The Berkeley researchers posted samples of these “audio adversarial” clips to demonstrate how they embedded the hidden phrase, “OK Google, browse to evil.com” in the spoken passage “Without the dataset the article is useless.” It’s nearly impossible to tell the difference.
They did it with music too. The samples include a four-second clip from Verdi’s “Requiem” that masks the same command. The only difference between the two clips is a series of subtle chirps that the passive listener probably wouldn’t even notice.
The technique works because of the complex way machine learning algorithms translate speech to text, which is considerably more difficult than interpreting handwriting or images. Because of the many different ways people pronounce the same sounds, speech recognition algorithms use connectionist temporal classification (CTC) to make an educated guess about how each sound translates to a letter. Researchers were able to create an audio waveform that the machine recognized by making slight changes to the input that are nearly undetectable to the human ear. In essence, they were able to cancel out the sound the machine was supposed to hear in favor of the audio they wanted it to hear.
Don’t Panic, But Use Caution
This doesn’t mean you should go home and unplug your Alexa. Both proofs of concept have significant limitations. In the case of DolphinAttack, the audio source had to be within six feet of the target device. It’s also reasonably easy for device owners to defend against hijacks by changing their wake phrases or restricting access to critical apps.
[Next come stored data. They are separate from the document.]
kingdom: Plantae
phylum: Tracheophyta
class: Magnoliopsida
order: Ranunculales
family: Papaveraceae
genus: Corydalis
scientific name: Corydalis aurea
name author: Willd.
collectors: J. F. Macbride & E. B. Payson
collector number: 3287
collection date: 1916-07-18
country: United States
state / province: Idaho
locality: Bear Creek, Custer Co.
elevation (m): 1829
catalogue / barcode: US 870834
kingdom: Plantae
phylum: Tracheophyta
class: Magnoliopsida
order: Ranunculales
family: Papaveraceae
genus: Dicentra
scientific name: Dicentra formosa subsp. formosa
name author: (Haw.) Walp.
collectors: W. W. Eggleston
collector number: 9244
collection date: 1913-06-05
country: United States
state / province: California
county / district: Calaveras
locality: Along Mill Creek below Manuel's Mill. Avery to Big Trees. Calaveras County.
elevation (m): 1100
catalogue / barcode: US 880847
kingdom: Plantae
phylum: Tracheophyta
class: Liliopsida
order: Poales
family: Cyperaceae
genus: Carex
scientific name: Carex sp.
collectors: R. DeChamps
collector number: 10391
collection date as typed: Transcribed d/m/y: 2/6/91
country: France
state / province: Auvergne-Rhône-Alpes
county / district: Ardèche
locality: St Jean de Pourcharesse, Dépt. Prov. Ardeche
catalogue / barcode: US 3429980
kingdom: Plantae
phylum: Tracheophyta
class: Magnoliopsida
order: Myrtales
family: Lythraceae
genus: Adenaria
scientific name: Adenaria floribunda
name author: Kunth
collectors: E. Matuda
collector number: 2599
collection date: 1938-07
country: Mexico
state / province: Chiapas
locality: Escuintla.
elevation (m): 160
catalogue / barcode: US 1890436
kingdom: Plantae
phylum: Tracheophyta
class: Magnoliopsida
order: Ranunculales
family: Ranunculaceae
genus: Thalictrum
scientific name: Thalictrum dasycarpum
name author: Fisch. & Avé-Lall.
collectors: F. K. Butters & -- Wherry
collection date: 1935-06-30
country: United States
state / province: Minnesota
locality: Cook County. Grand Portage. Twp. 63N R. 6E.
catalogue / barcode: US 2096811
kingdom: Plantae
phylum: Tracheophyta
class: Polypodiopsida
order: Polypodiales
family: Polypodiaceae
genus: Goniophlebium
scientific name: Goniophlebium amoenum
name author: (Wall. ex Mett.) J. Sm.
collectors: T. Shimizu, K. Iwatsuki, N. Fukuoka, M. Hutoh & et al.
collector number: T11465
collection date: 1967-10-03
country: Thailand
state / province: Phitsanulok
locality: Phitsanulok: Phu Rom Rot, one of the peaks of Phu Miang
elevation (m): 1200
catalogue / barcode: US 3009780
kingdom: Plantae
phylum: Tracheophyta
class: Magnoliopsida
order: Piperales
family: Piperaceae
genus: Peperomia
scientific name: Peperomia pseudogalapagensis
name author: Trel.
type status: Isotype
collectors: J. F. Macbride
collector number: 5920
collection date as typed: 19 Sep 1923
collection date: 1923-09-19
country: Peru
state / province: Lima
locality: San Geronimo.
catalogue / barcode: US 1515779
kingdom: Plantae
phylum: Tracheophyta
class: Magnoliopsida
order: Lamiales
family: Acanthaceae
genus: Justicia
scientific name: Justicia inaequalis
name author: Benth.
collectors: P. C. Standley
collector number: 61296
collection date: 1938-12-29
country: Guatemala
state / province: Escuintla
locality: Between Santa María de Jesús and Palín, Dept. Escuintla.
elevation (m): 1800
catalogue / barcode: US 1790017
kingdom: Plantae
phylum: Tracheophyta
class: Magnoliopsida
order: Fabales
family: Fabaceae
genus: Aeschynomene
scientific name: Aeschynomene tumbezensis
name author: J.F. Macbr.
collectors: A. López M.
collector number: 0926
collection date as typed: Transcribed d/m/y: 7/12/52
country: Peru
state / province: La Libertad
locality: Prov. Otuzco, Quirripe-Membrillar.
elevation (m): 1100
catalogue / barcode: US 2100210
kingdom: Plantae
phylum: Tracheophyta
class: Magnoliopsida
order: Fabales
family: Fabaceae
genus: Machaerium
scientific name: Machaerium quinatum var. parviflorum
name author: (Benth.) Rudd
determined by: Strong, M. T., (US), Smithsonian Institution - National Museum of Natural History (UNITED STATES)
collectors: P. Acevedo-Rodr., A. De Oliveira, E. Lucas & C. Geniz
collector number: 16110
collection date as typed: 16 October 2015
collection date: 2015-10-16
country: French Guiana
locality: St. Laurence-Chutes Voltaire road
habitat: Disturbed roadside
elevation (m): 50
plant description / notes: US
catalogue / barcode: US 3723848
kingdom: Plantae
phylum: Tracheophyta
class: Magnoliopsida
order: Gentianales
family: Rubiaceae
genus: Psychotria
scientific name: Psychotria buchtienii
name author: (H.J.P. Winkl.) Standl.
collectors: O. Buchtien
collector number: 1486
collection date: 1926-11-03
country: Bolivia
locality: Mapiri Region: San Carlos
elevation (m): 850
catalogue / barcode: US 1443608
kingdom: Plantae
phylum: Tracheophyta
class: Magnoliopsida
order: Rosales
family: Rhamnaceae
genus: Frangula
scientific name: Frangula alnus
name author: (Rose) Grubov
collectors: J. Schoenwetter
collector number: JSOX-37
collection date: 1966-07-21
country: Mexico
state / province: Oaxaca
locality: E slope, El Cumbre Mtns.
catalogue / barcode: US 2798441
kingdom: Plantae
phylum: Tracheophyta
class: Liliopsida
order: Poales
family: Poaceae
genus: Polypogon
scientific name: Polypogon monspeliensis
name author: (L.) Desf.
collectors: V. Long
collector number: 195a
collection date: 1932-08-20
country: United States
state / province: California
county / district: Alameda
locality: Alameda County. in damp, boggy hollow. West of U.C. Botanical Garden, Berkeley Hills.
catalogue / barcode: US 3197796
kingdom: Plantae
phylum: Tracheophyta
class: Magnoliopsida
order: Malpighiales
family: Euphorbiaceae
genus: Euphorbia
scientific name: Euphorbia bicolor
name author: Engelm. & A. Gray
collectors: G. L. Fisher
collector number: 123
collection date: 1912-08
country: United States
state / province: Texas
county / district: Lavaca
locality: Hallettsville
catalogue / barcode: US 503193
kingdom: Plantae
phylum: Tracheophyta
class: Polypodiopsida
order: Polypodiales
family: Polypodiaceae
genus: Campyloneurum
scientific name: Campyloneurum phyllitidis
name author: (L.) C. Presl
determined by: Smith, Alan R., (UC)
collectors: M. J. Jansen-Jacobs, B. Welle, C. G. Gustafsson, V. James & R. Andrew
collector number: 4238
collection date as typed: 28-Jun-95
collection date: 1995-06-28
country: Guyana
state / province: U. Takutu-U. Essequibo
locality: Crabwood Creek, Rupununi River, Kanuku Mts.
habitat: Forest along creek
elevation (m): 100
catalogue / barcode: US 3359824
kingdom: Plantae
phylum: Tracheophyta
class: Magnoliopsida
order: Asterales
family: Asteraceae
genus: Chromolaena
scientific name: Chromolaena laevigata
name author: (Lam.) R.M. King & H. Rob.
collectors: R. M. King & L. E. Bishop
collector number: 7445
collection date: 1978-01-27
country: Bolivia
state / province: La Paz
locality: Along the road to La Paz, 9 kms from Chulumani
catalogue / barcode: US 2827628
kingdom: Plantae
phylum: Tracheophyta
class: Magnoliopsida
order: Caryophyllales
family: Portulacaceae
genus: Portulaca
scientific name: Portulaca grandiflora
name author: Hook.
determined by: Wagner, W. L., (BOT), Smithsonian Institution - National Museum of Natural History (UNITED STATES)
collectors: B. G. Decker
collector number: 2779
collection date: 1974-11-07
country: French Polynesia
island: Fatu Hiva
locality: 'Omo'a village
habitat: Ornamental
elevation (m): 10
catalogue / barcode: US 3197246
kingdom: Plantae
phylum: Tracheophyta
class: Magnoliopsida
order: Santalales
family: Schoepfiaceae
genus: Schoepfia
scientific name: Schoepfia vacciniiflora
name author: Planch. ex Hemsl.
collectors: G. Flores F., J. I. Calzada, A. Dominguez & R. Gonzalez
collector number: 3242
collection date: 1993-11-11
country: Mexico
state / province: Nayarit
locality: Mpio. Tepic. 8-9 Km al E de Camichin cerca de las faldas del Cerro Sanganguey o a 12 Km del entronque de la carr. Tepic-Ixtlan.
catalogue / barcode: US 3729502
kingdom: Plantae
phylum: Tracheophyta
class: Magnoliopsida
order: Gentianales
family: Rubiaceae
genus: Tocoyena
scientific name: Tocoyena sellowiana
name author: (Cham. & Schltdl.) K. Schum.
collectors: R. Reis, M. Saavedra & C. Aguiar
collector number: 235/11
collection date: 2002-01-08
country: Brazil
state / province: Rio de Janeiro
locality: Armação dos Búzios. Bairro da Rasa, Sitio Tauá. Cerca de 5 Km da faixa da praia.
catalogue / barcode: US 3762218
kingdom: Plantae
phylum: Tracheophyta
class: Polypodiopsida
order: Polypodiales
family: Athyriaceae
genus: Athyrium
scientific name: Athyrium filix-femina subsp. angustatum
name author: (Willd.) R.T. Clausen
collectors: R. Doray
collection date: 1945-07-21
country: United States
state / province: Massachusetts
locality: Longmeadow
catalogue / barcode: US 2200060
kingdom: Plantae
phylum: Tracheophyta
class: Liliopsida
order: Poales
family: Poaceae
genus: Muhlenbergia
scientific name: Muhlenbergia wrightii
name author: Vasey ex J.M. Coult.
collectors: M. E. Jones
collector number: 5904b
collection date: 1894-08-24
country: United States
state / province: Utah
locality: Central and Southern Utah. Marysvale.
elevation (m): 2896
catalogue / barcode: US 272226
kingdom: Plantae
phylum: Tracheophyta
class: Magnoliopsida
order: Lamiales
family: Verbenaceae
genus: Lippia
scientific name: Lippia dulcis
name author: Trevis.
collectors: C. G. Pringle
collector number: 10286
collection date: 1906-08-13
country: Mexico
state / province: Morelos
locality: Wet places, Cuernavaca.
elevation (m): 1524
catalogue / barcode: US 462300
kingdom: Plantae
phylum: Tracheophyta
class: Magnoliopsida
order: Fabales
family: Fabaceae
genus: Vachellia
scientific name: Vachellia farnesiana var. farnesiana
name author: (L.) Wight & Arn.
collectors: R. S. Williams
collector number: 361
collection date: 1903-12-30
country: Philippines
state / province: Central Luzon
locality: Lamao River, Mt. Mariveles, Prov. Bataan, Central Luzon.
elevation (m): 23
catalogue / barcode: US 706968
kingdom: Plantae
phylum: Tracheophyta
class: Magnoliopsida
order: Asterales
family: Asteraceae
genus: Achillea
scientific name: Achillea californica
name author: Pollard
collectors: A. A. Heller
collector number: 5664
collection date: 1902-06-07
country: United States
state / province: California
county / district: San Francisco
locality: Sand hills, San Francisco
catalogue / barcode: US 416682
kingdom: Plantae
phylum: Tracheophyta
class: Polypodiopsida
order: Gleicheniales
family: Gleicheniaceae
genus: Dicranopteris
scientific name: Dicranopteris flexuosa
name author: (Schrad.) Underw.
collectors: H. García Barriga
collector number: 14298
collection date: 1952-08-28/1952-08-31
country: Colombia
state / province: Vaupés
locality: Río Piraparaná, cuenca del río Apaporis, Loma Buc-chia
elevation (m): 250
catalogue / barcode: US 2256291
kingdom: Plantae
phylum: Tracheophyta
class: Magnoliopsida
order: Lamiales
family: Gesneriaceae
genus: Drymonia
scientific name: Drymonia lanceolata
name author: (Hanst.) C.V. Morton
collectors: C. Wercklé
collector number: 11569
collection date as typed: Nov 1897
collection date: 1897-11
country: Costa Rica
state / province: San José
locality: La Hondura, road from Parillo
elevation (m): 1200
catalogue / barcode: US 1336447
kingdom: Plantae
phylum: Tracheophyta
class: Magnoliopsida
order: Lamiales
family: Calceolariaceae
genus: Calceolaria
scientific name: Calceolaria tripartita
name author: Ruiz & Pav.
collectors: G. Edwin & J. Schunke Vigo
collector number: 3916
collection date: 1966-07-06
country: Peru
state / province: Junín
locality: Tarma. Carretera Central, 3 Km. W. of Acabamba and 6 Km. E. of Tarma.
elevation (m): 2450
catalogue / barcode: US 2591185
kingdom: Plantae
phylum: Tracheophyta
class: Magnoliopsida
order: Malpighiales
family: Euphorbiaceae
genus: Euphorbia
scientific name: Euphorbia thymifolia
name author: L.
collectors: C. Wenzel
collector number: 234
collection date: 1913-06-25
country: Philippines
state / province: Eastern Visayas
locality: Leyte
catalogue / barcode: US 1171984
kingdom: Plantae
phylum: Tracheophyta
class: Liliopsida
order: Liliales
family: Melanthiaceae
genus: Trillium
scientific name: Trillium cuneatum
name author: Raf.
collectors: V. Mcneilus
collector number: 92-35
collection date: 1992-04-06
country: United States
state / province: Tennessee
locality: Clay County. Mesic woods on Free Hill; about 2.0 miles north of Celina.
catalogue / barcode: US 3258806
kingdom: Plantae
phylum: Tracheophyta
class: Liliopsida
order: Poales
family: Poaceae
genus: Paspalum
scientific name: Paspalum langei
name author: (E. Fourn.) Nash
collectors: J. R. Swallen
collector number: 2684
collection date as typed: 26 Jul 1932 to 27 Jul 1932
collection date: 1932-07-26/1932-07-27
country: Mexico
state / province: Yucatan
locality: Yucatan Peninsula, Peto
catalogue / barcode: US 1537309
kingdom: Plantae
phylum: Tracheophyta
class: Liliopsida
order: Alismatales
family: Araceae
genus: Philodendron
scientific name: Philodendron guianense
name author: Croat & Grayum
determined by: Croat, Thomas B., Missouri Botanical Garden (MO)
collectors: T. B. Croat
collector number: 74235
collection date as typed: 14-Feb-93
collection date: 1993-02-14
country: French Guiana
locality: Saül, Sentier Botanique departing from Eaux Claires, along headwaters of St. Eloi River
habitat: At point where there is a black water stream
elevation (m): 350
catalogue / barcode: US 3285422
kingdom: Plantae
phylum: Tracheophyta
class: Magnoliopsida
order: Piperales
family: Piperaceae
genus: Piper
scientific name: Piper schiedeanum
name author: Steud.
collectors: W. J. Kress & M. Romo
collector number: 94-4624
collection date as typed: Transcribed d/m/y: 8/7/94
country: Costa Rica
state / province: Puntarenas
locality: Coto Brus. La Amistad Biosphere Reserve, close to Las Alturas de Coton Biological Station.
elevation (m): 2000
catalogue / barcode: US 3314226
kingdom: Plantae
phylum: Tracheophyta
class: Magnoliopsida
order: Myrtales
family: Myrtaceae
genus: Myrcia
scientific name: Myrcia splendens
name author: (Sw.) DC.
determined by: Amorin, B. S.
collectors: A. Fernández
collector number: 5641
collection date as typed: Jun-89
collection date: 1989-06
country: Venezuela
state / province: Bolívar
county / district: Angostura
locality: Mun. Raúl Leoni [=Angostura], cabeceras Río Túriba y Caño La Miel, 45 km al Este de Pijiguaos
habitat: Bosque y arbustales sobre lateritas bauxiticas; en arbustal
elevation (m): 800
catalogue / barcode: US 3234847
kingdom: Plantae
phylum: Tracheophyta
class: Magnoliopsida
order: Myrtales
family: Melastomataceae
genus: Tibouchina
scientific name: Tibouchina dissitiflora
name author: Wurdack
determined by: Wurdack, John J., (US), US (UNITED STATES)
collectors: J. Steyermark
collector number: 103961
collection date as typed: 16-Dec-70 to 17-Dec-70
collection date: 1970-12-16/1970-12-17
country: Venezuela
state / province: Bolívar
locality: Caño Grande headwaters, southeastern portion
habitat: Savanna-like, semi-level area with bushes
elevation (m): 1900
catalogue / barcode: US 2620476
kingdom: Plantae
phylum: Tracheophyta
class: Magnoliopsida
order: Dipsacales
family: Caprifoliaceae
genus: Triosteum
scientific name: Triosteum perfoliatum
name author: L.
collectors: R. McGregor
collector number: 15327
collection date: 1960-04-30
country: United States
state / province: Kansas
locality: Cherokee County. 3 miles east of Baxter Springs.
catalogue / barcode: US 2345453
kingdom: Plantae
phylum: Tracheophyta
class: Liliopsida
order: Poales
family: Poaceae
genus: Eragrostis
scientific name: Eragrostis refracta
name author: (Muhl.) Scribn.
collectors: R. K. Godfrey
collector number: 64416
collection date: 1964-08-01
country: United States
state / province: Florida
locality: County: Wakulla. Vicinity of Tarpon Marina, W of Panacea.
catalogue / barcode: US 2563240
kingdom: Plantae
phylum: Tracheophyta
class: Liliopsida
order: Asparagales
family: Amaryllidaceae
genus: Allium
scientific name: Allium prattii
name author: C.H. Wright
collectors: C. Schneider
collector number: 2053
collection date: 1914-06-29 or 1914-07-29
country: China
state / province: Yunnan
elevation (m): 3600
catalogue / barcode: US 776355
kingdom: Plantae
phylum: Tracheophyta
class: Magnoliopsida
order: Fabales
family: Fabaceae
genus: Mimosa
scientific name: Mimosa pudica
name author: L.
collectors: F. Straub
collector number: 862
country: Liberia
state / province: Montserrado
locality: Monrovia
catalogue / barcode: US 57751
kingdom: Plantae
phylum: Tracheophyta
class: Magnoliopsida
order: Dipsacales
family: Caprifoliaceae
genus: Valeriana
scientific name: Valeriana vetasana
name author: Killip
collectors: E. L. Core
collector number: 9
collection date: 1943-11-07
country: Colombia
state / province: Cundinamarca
The Berkeley researchers only tested their technique on DeepSpeech, which isn’t used by any of the major voice recognition products. They had detailed knowledge of how DeepSpeech works and the benefit of a highly controlled laboratory environment. There was also quite a bit of computational power involved in refining the audio to embed the hidden commands.
Nevertheless, these academic experiments highlighted the way malicious actors can make these techniques work in the wild. The Berkeley researchers admitted as much, noting in their report that “further work will be able to produce audio adversarial examples that are effective over the air.”
These discoveries are unsettling because voice recognition is on its way to becoming ubiquitous, not just on smartphones, but also in appliances, control devices, sensors and other Internet of Things (IoT) devices. You can imagine the chaos that an attacker could cause by broadcasting hidden commands over a public address system or hijacked TV signal, or even from a boombox in a crowded subway car.
“South Park” and Burger King have already provided real-world examples of how this technique could disrupt both consumers and businesses. Their stunts were in good fun, but you can bet that cybercriminals are already thinking of ways to apply them to their own malicious schemes.